In 1968, my first year as a Morocco X Peace Corps volunteer, I and the other volunteers in this program worked as agricultural extension agents assigned to Moroccan government farming centers, in my case near the town of Sidi Kacem. Towards the end of this first year, the PC volunteers in this agriculture-focused program were widely dissatisfied. Generally the program and our assignments were not working. With participation by the Morocco Peace Corps director, the volunteers met and successfully insisted that the program be terminated with volunteers free either to stay at their current assignment or transfer to another job somewhere in the country. Thus in my second year of Peace Corps service, I ended up in the capital city, Rabat, teaching English to university students in a modest program which I really enjoyed.
For the first time, people were no longer puzzled by my presence. Suddenly my being in Morocco made sense, both to them and to me. I loved Rabat, an absolutely beautiful city. I walked or bicycled its streets daily. Though fellow volunteers and a few British adventurers were my steady friends, two quite different Moroccans also became friends.
One was a high school student who invited me more than once to his home and who had long conversations with me in Arabic. I wrote back home to my father’s Rotary club in Montana asking for the club to make a donation to help this student go on to the university.

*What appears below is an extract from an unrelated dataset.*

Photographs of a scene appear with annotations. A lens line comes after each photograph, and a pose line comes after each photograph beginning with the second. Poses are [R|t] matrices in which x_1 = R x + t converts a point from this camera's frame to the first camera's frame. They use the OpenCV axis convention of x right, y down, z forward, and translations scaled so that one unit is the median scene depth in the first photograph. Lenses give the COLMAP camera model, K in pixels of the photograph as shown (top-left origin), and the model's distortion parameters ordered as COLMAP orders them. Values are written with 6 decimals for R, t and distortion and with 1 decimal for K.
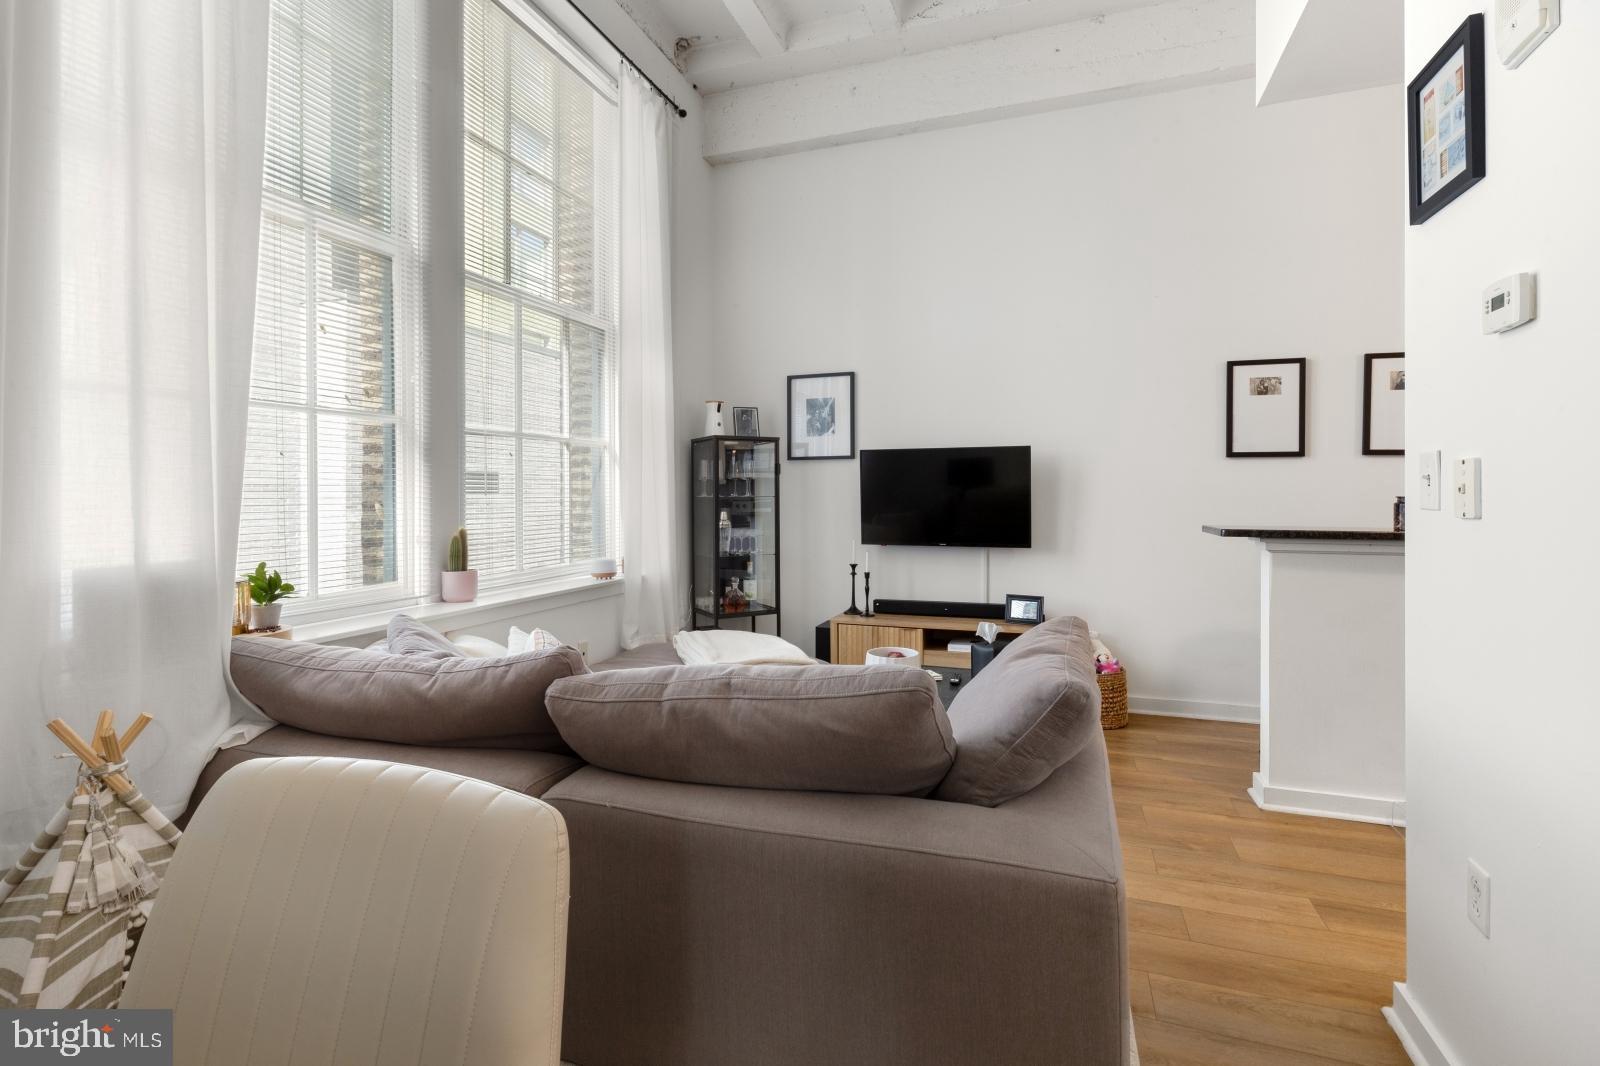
lens RADIAL K [[743.7, 0, 796.9], [0, 743.7, 489.2], [0, 0, 1]] dist [0.006031, -0.000991]
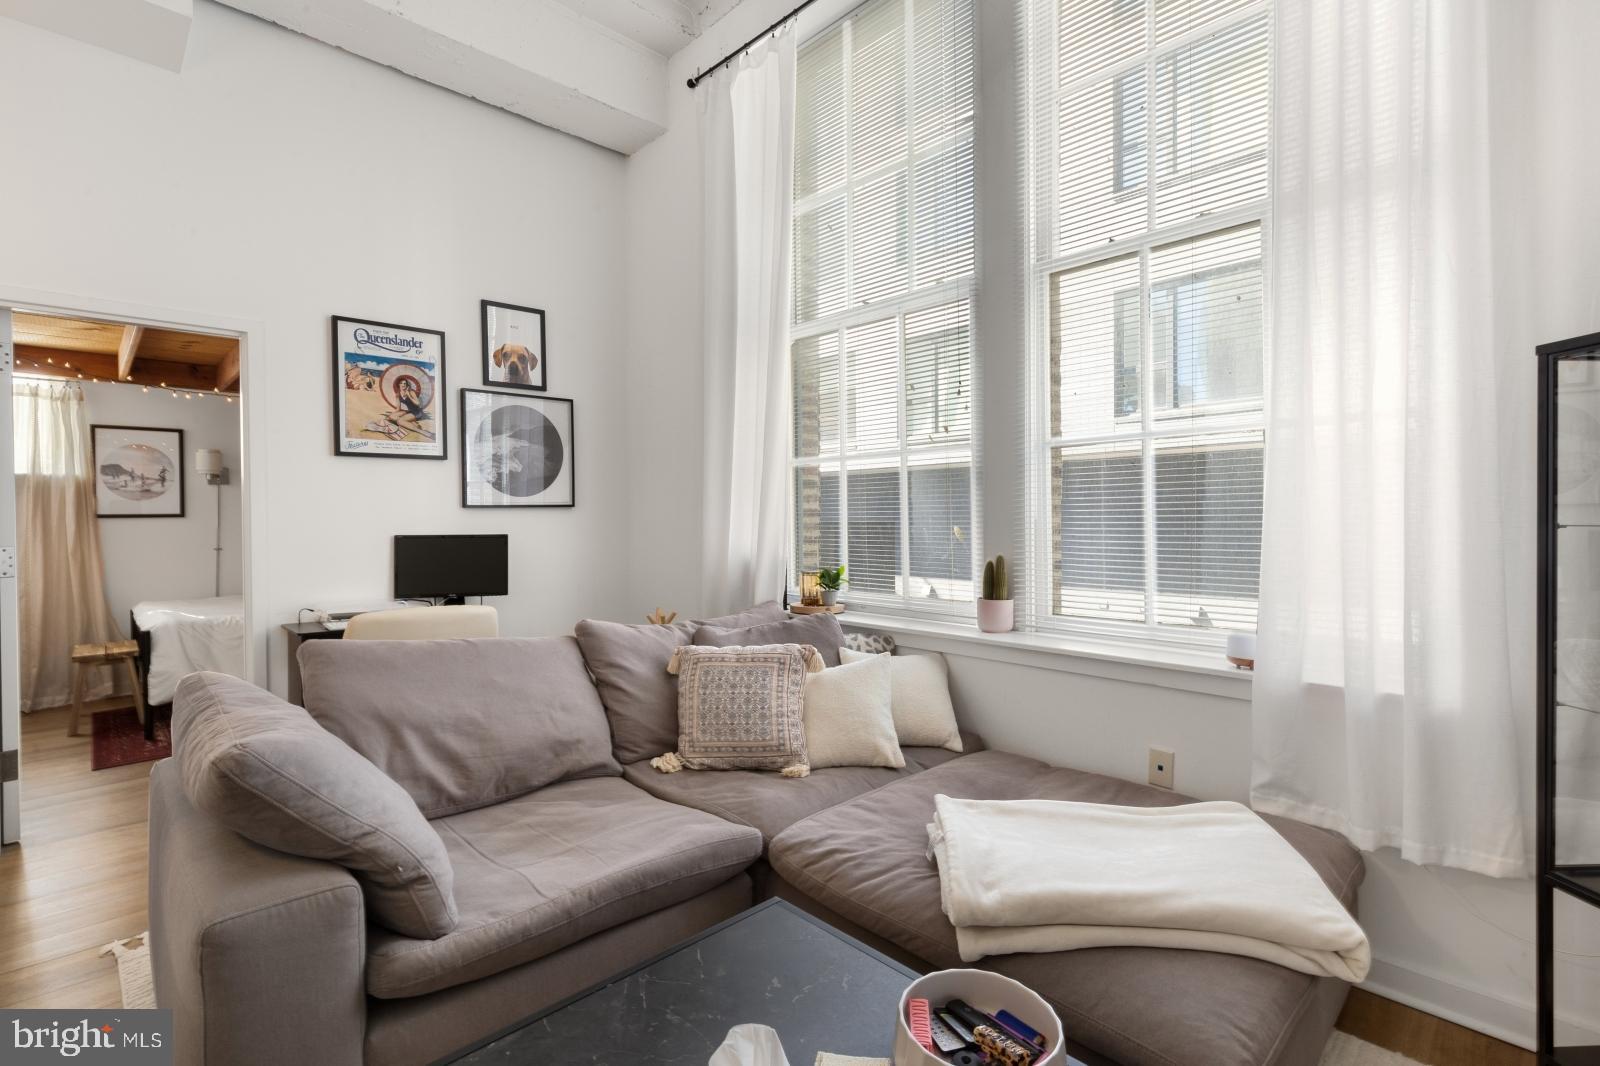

I got no response. I ended up making a secret donation of my own which I pretended was from the club.
The other Moroccan friend was originally from the Sous, a dry, poorer southern region of Morocco. When I met him, he was working in his father’s café located near the entrance to Rabat’s medina, the part of the city that existed before the French arrived and built their adjoining French quarter.
Mohammed could always be found sitting behind the cash register at the entrance to the café. He had become friends with some of my British friends and had taught himself English, being more accomplished in English than French, which was astounding, because French was the default second language in Morocco.
Mohammed eventually led me to understand that in some ways he felt imprisoned by the patriarchal culture of his family. For example, he could not marry until his older brother married, and his role in his family’s business was mandatory. ln addition I also began to wonder whether, coming as he did from a poorer region of the country, he also felt a little alienated from the Rabat city culture. So in searching for his way forward, he had not only cultivated friendships with Brits and Americans, but also eventually (after my Peace Corps tour was over) moved to London and found himself totally overwhelmed by the enormity and impersonal nature of that world metropolis. He lasted there for six months and when he returned to Morocco and got off the plane, he kissed the ground, so grateful to be back.
I know this because nine years after the end of my 1968-1970 Peace Corps tour, my wife and I visited Morocco and we looked Mohammed up. We found him still sitting behind that damn cash register. He was happy to see us and arranged to meet after work, and over the course of the next several days, we had extended visits. He gave me considerable insight into his own situation as well as commentary on Morocco seen from within the tensions of his own perspective.
He started out by telling me I had changed his life. How, I asked, astonished. He said I had left him my Peace Corps book locker and he had read a lot of the books, including books on philosophy. He said this reading, plus his time in England, had helped him understand the Western idea of individualism—an idea alien to his own family and upbringing and to some extent to the Morocco he knew. He had later returned to London a second time for a more extended stay but did again eventually return home to Rabat. He explained that he was not going to introduce my wife and me to his family because the tension between his relationship to his family and his relationship to us made him too uncomfortable.
He also commented that there were people in Rabat today (in 1979) who thought the Tour Hassan, an enormous abandoned mosque tower, was so high that it could only have been built by jnun, the powerful invisible sprites that a great many Moroccans believed in.
He also said that gleaming Europe, a stone’s throw away on the other side of the Mediterranean, seemed to many Moroccans (at least in his estimation) not merely a more advanced civilization but a different planet inhabited by a different species with superhuman powers.
Morocco harbors a very wide variation in its population, ranging from cosmopolitan people who often speak French rather than Arabic at home, to peasant farmers who, at least in my day, were still living with an almost medieval understanding of the world. I don’t present my friend Mohammed’s comments as an accurate or even fair portrayal of a complex and very interesting country. I do think, however, that they show the uncomfortable tension that he carried, as a Moroccan, between the patriarchal culture of his upbringing and the individualistic culture of the West. I would guess these tensions are widespread and shed at least indirect light on the clash in recent decades between the Arab world and the West.
Like most former volunteers, I remember my years in the Peace Corps and the country in which I served with gratitude and affection.
Living in Morocco changed my life for the better. I came to realize how very different cultures in other parts of the world could be, that the standards of my American culture were not bindingly final, and how irredeemably American I was.